**Supplied text:**

# Quick question about durarock.



## A+Carpenter (Apr 19, 2005)

Alright all you know me as the framing pro. 

I have question for you guys? Do you really think applying durarock direct to the studs is alright? I would rather cap with green rock and then dura rock. The bathroom in question already is tore out. 


I have framed up the curb and about the drop some membrane for pre slope application. 

What do yall think about going direct with it? Or green and durarock?

I am very articulate as many of you know from my framing.


----------



## Bill_Vincent (Apr 6, 2005)

Okay-- a couple of things. First, I don't know if you realise it, but the preslope goes in BEFORE the membrane, hence the name PREslope. It's there to slope the membrane so that any moisture that gets thru the mortar bed will follow gravity to the weepholes. As for your question, NEITHER will work. You want a vapor barrier against the studs-- either 6 mil poly or 15 pound tar paper-- It would then tuck into the pan membrane, and THEN Durock directly over that, using 1/2" Durock. You don't want greenboard anywhere in that mix.


----------



## A+Carpenter (Apr 19, 2005)

Bill_Vincent said:


> Okay-- a couple of things. First, I don't know if you realise it, but the preslope goes in BEFORE the membrane, hence the name PREslope. It's there to slope the membrane so that any moisture that gets thru the mortar bed will follow gravity to the weepholes. As for your question, NEITHER will work. You want a vapor barrier against the studs-- either 6 mil poly or 15 pound tar paper-- It would then tuck into the pan membrane, and THEN Durock directly over that, using 1/2" Durock. You don't want greenboard anywhere in that mix.

**Data provided:**
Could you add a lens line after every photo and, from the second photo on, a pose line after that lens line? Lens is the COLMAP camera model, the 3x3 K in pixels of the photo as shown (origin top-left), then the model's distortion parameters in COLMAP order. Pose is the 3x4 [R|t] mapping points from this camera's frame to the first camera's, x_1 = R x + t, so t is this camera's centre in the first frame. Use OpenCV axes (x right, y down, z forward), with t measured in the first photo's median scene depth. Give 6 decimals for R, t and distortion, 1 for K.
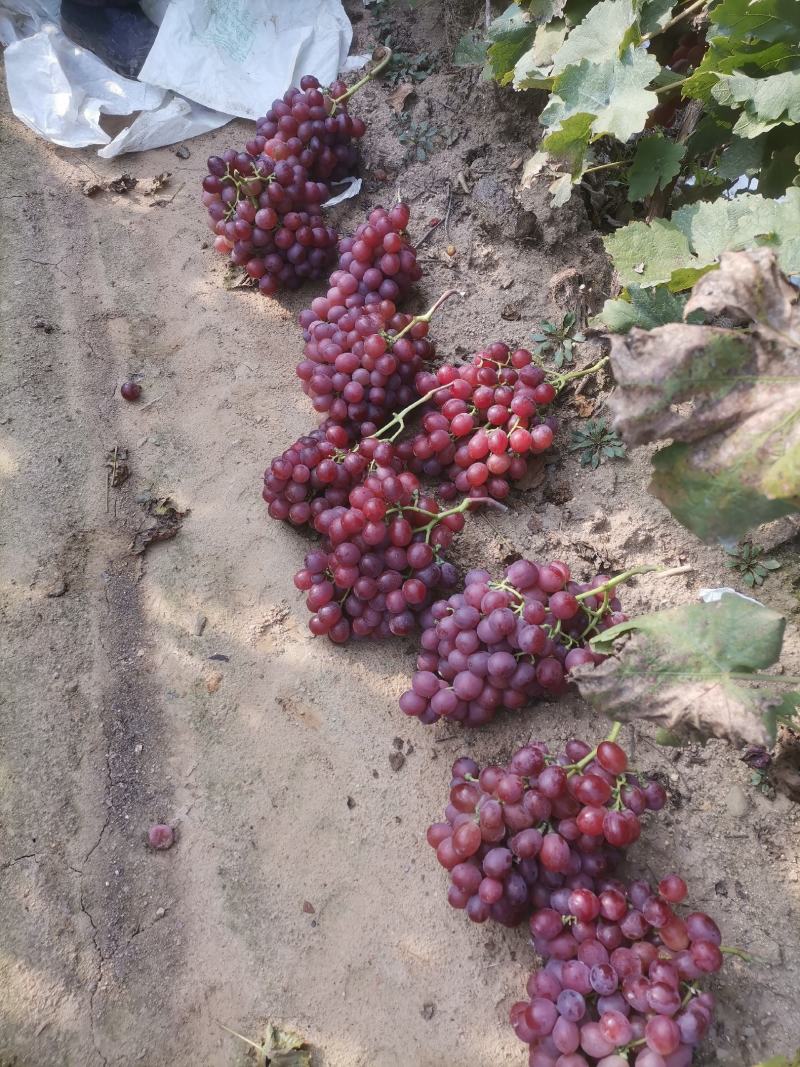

**What you will do:**
[1] In the durarock thread, what does Bill_Vincent say should go against the studs?
[2] Based on the durarock thread, do these statements agree with it? (a) Bill_Vincent says the preslope goes in after the membrane. (b) Bill_Vincent recommends using 1/2" Durock. (c) Bill_Vincent approves of putting greenboard under the Durock.

**Answers provided:**
[1] A vapor barrier, either 6 mil poly or 15 pound tar paper.

[2]
(a) No: "the preslope goes in BEFORE the membrane"
(b) Yes: "using 1/2" Durock"
(c) No: "You don't want greenboard anywhere in that mix."